Sam Kerr celebrates her first World Cup goal against Italy on Sunday

Sydney (AFP) - Sam Kerr’s star has been shining so brightly since her Australia debut at just 15 that she has become not only one of global football’s elite players but one of its most marketable faces.

Kerr is the all-time leading scorer in the US National Women’s Soccer League. She has twice been shortlisted for FIFA player of the year. And earlier this year the forward was the female face alongside five-time Ballon d’Or winner Cristiano Ronaldo and 2018 World Cup winner Kylian Mbappe at the launch of sportswear giant Nike’s latest boot campaign.

Kerr first played in the Women’s World Cup as a teenager in 2011 in Germany and the 25-year-old scored on Sunday in her ninth finals game for the Matildas, albeit in a shock opening 2-1 defeat to Italy in Valenciennes.

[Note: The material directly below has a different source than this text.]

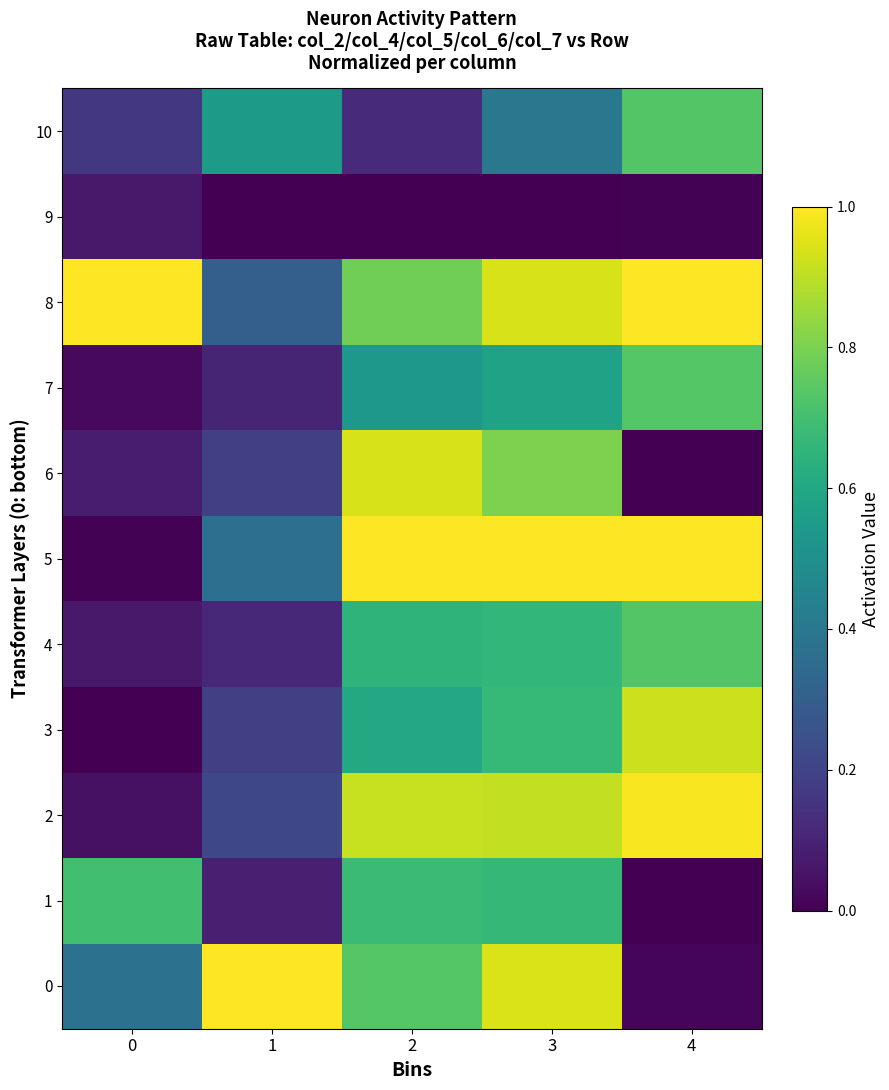

At 4, list the series in order from largest to smallest.

5, 8, 2, 3, 7, 4, 10, 0, 9, 6, 1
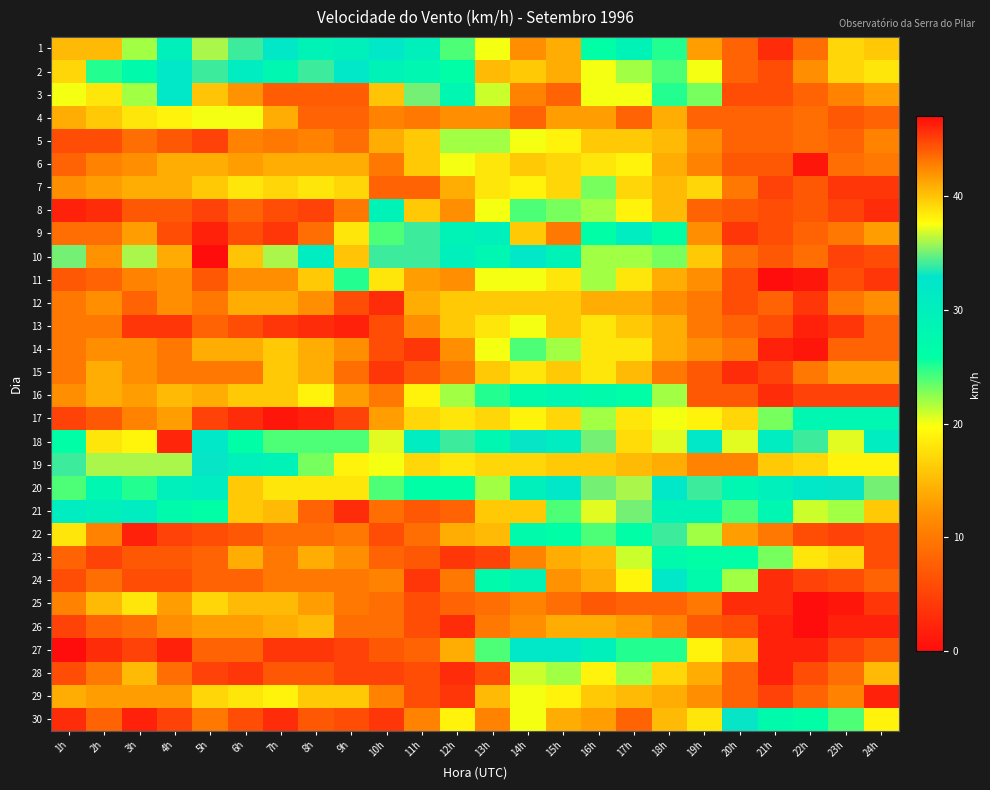

At which category is the sum across all series the highest?

16h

She is reportedly on course to become the first Australian woman footballer to earn more than a million dollars a year, as her profile soars on the back of unstoppable recent form for the Chicago Red Stars which saw the two-time NWSL Golden Boot winner named the league’s player of the month for May.

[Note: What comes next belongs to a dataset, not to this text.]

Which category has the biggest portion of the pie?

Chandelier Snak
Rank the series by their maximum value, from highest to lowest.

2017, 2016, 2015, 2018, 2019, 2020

It could have been very different. Born to an Indian father and Australian mother, she played Aussie Rules in Western Australia as a youngster and was convinced she would one day represent her beloved West Coast Eagles, like her brother.

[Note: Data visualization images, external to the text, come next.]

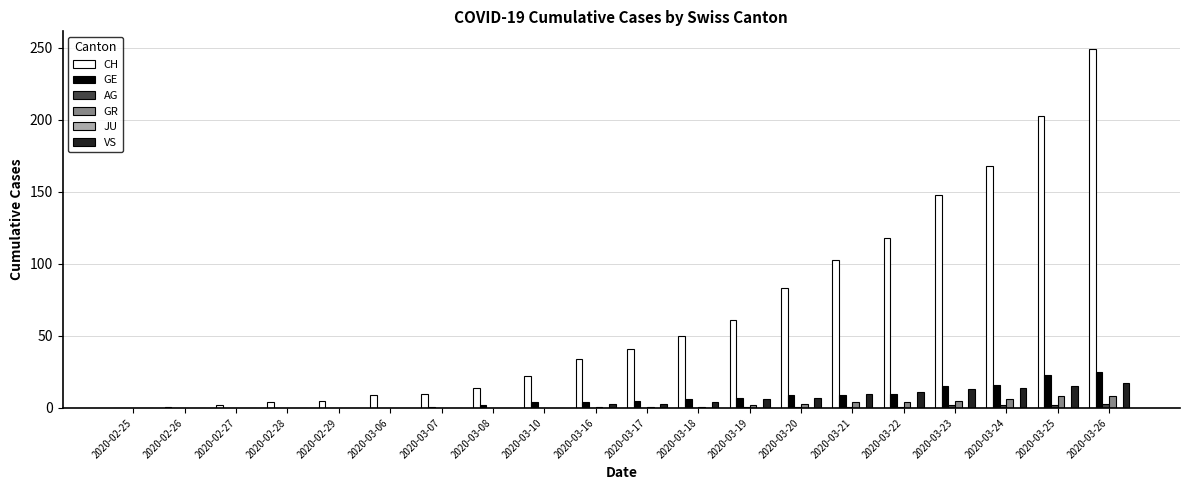

At which category is the sum across all series the highest?

2020-03-26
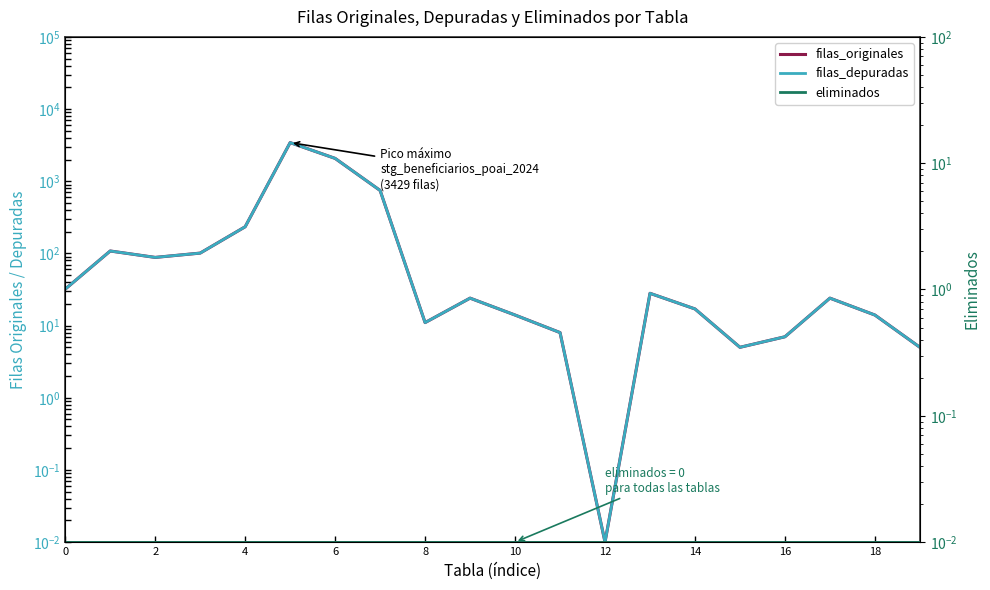

How many data points in filas_originales are less than 24?

9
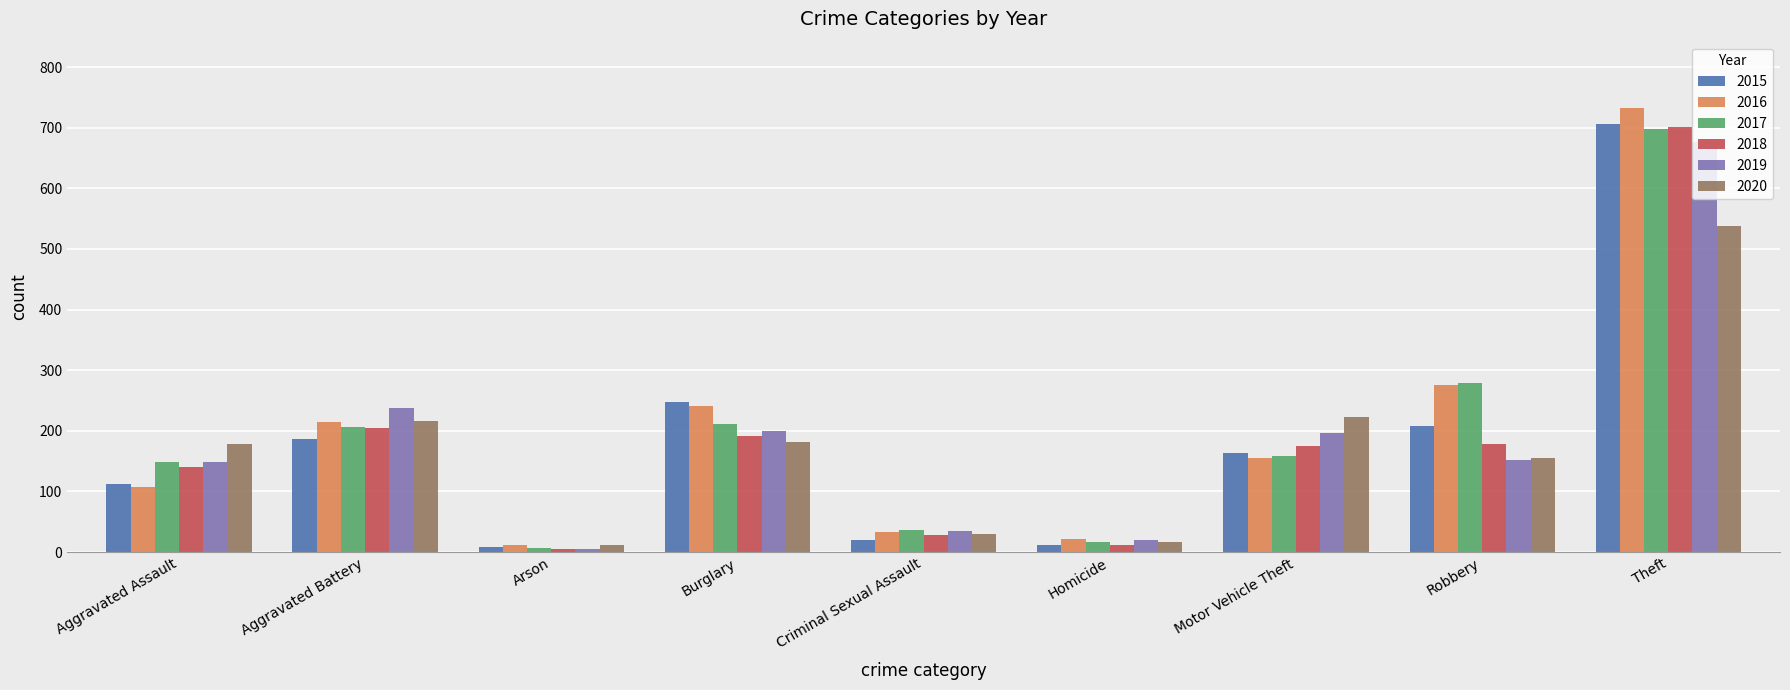

At which category does the chart reach its peak across all series?

Theft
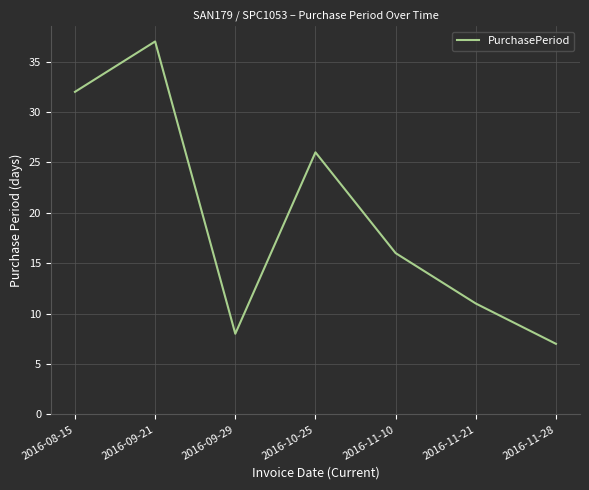

Between 2016-11-21 and 2016-11-28, which is larger?

2016-11-21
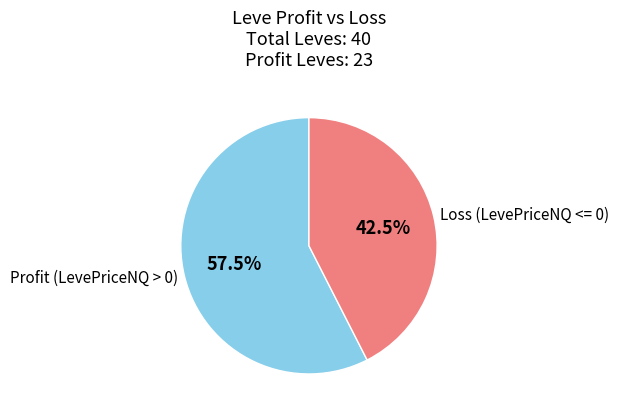

Rank the categories by value from highest to lowest.

Profit (LevePriceNQ > 0), Loss (LevePriceNQ <= 0)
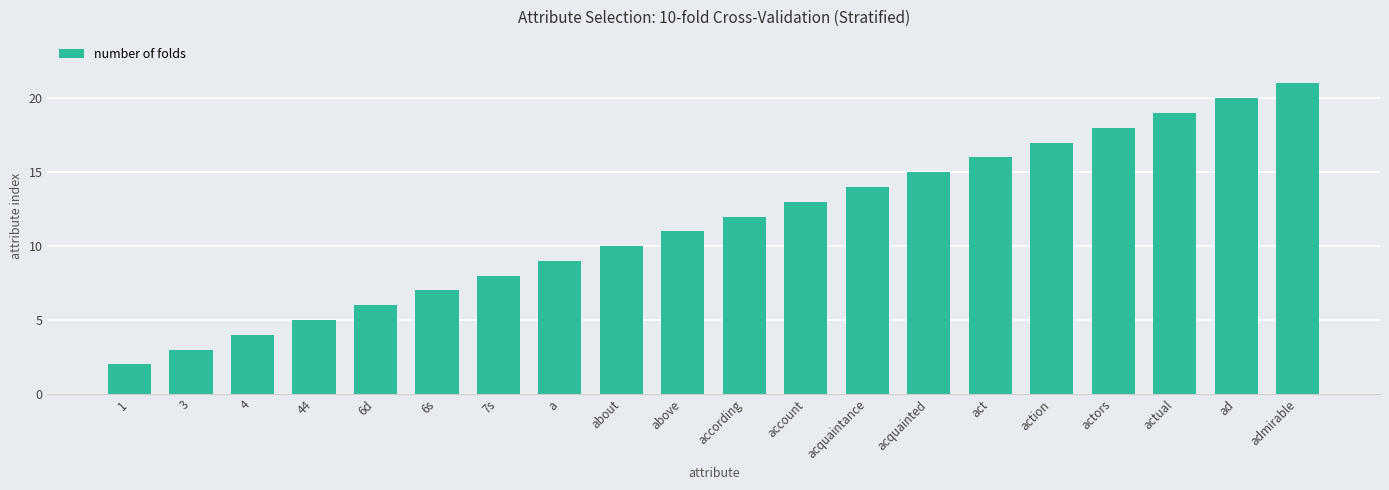

True or false: the data shows 14 at acquaintance.

True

She switched to football aged 12 and made her debut for the Matildas as a substitute against Italy in 2009 before she was even 16.

She admits that shifting from Australian Rules – where there was little hope of earning a living as a woman – was not easy.

- Pace, agility, heading -

Sam Kerr celebrates after scoring for Australia in the Cup of Nations against Argentina in March

“The change from AFL to football was really hard. I remember I struggled a lot,” Kerr told the Daily Telegraph ahead of her third World Cup.

“I’m really thankful for my time in the AFL, but I’m also thankful I had to make the switch, because there was no pathway for me at that time in AFL. I think nowadays, if there was a pathway, I probably would have stayed.”

She made her debut for the W-League’s Perth Glory at 15 and spent four years at the club before moving to Sydney FC.

Known for her pace, agility and heading ability, as well as her trademark backflip goal celebrations, Kerr headed to the United States in 2013, first to Western New York Flash, then Sky Blue FC in New Jersey and now Chicago.

While her onfield achievements have grabbed attention, and countless awards, she has also won plaudits for her work behind the scenes as an advocate for women’s sport.

She was named “Young Australian of the Year” in 2018 and was hailed as “inspirational, well-grounded, professional and mature”.

Kerr has helped drive change in Australian football with a minimum wage now in place in Australia’s W-league and players treated as true professionals.

“We work hard first and foremost but we also enjoy it. We love being a part of this team and we love representing Australia,” she said recently.

“I think we’re doing really well as role models, but I think we’ve still got a lot of work to do and that’s the exciting part.”

Her strike on Sunday took her tally to 32 goals in 78 appearances for the Matildas.

Australia will probably need her to add to that record in the crucial second Group C match against Brazil in Montpellier on Thursday – a match the Matildas now dare not lose.